Kamu Memang Cantik Tapi Kau Iblis

Share
Info Lowongan Kerja Bank BUMN CPNS Pertamina


JAKARTA - Berharap mendapatkan penghasilan lebih dari sebuah perusahaan untuk melakukan riset mengenai sambungan telepon, Yatini (42) beserta empat orang rekan-rekannya justru kehilangan perhiasan yang melekat pada tubuhnya, serta telepon genggam yang mereka miliki.

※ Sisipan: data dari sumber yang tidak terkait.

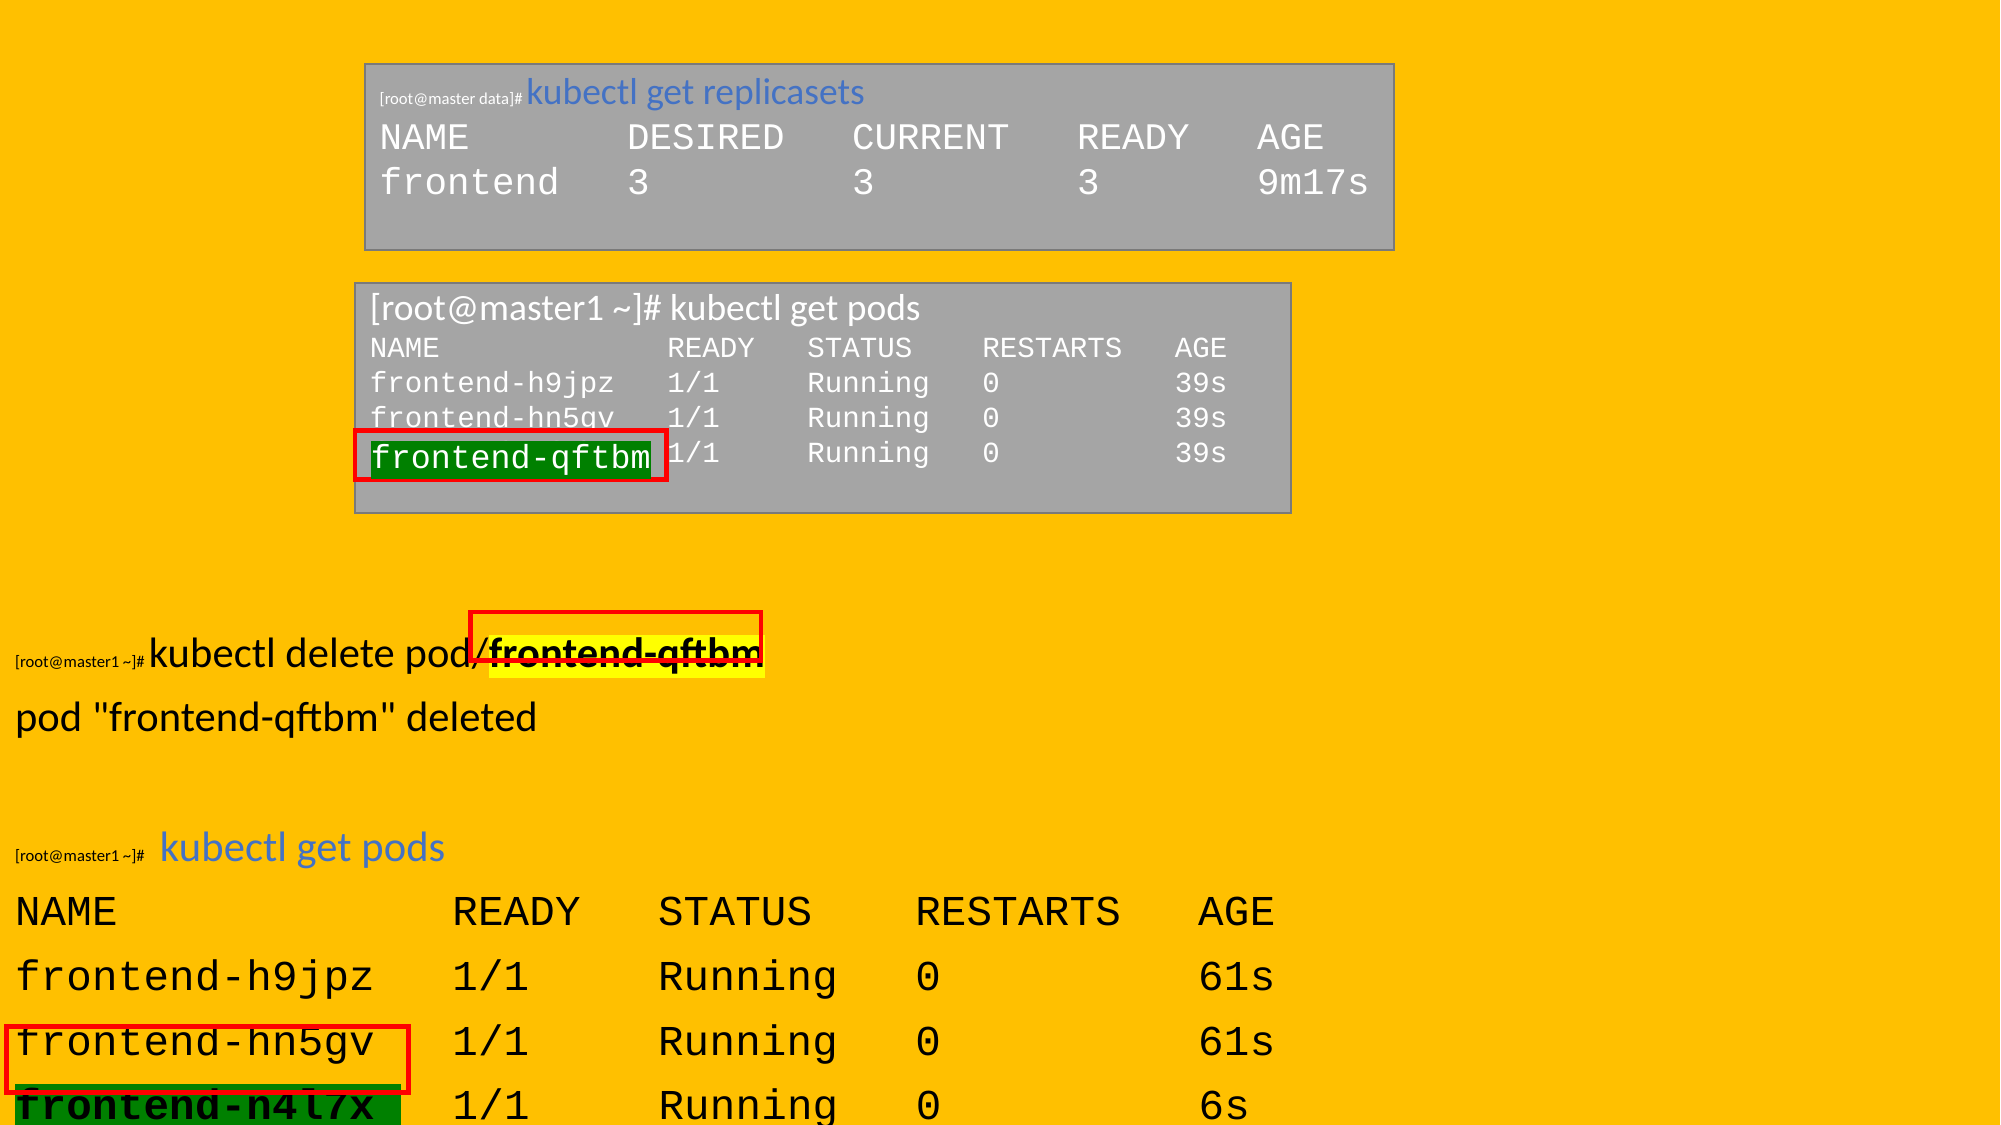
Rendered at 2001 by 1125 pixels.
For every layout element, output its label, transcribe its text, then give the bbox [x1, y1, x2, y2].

text_box [root@master data]# kubectl get replicasets NAME DESIRED CURRENT READY AGE frontend 3 3 3 9m17s [364, 63, 1395, 251]
text_box [root@master1 ~]# kubectl get pods NAME READY STATUS RESTARTS AGE frontend-h9jpz 1/1 Running 0 39s frontend-hn5gv 1/1 Running 0 39s frontend-qftbm 1/1 Running 0 39s [354, 282, 1292, 514]
text_box [6, 1025, 409, 1094]
text_box frontend-qftbm [354, 430, 668, 481]
list [root@master1 ~]# kubectl delete pod/frontend-qftbm pod "frontend-qftbm" deleted [root@master1 ~]# kubectl get pods NAME READY STATUS RESTARTS AGE frontend-h9jpz 1/1 Running 0 61s frontend-hn5gv 1/1 Running 0 61s frontend-n4l7x 1/1 Running 0 6s [0, 488, 1293, 1125]
text_box [470, 611, 762, 662]
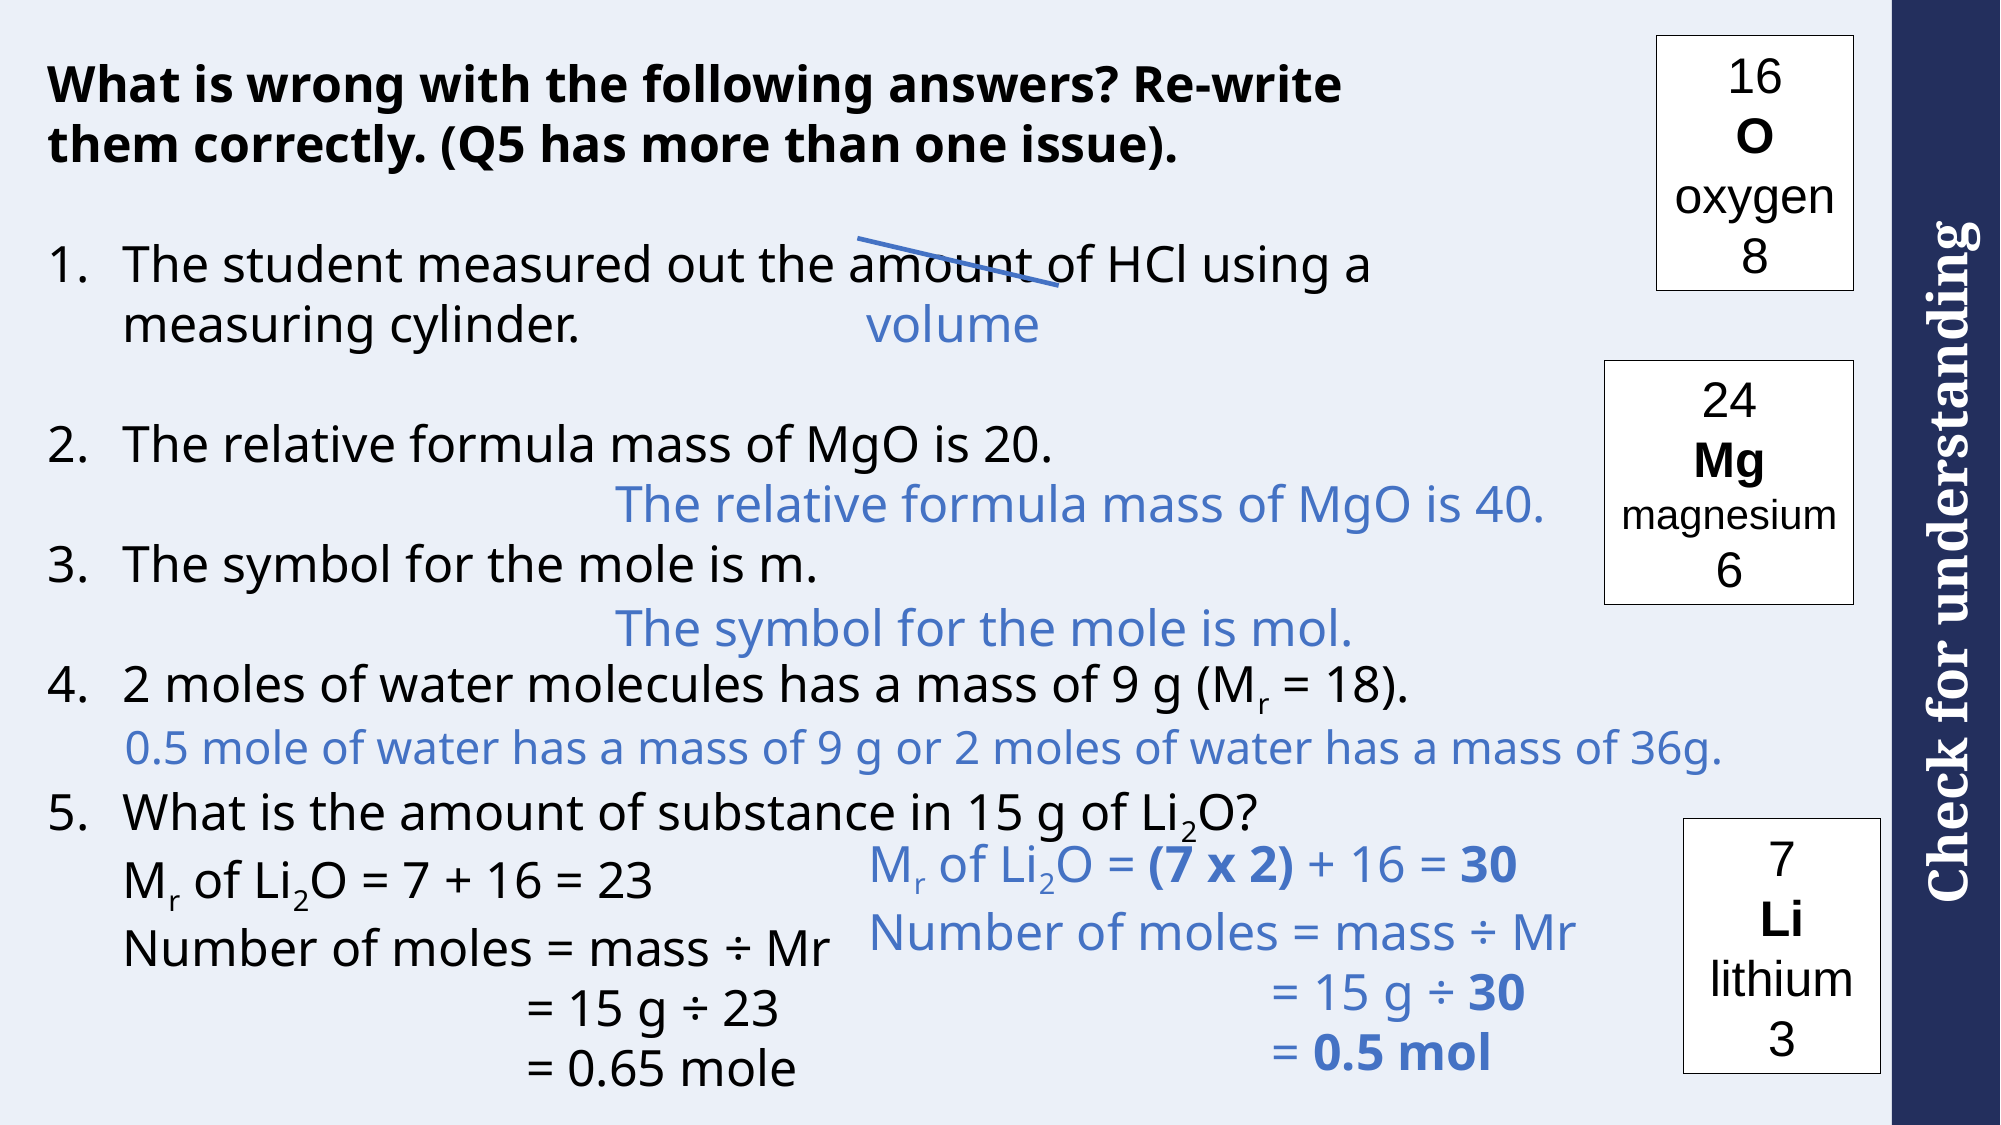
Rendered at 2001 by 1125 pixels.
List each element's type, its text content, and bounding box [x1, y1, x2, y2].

text_box 24 Mg magnesium 6 [1604, 360, 1854, 605]
text_box 0.5 mole of water has a mass of 9 g or 2 moles of water has a mass of 36g. [109, 710, 1819, 781]
text_box 16 O oxygen 8 [1656, 35, 1854, 291]
text_box 7 Li lithium 3 [1683, 818, 1881, 1074]
text_box The symbol for the mole is mol. [600, 589, 1685, 665]
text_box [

Saat ditemui wartawan di Pos Polisi Kebon Sereh, Jl Ahmad Yani (By Pass), Jakarta Timur, Rabu malam usai melaporkan kasusnya, perempuan itu mengaku masih belum dapat menerima musibah yang menimpanya itu.

Nasib naHas Yatini berawal siang kemarin sekira pukul 11.00 WIB, ketika ia tengah bersantai di sebuah Salon yang beralamat di Jl Kramat Asem RT 1 RW 6, Kelurahan Utan Kayu, Kecamatan Matraman, Jakarta Timur, dan berkenalan dengan seorang perempuan yang menurutnya berparas cantik bernama Fitriana.

Kepada Yatni pelaku menawarkan pekerjaan melakukan sebuah riset mengenai sambungan telepon, dengan upah Rp 450 ribu sekali bekerja. Merasa sanggup mengerjakan, Yatnipun mengiayakan tawaran Fitriana.

"Saya terima saja (tawaran pelaku), soalnya kayaknya gampang, uangnya juga lumayan, lagian dia (pelaku) mukanya juga cantik, enggak ada tampang penjahat," tuturnya bermimik kecewa.

Belakangan penilaian Yatni soal cantiknya paras pelaku membuatnya jatuh ke lubang duka. Meski berparas cantik, pelaku rupanya berhati iblis yang menipu.

Usai menerima tawaran tersebut, Yatini lantas mengajak 4 orang rekannya Dewi Saraswati (42), Vivi (29), Sri Nurlita (41), Suresmi (44). Kelima ibu rumah tangga itu kemudian diajak Fitriani ke Mal ITC di Cempaka Mas, sekitar pukul 12.00 WIB.

"Kami terus dikasih makan roti, ya kita sih ikut aja" jelas Yatini.

Usai menelan roti tersebut, kelima ibu-ibu tersebut kemudian diminta untuk melepaskan perhiasannya, dengan alasan untuk menghindarkan gangguan pada alat metal detector di pintu masuk gedung. Tak hanya itu, kemudian pelaku meminta kepada para korbannya untuk menyerahkan seluruh alat komunikasi. Alhasil, lima buah telepon selularpun berpindah tangan.

"Waktu udah sampai dalem, dia (pelaku) lalu minta kita menyiapkan buku sama pulpen" kata Yatini.

Karena di dalam mall tersebut dua benda itu tidak dijual, maka kelima ibu-ibu tersebut kembali keluar mall untuk mencari buku dan pulpen di toko terdekat. Menurut pengakuan Yatini, waktu yang mereka habiskan untuk mencari dua benda tersebut adalah sekitar 30 menit, hingga mereka kembali ke tempat Fitriana menunggu.

"Nggak taunya dia (Fitriana) sudah kabur, barang-barang kami juga dibawa" lanjutnya.

Yatini mengaku memberikan 2 gram cincin emas dan HP, Vivi mengaku kehilangan 4 gram cincin dan 3 gram kalung emas, Suresmi mengaku kehilangan 12 gram kalung emasnya, sementara Sri Nurlita hanya kehilangan satu unit ponsel sedangkan yang paling naas adalah Dewi Saraswati, yang mengaku kehilangan 19 gram emas gelang dan cincin, satu unit HP Nokia 7300, dan jam tangan stainlesteel melayang.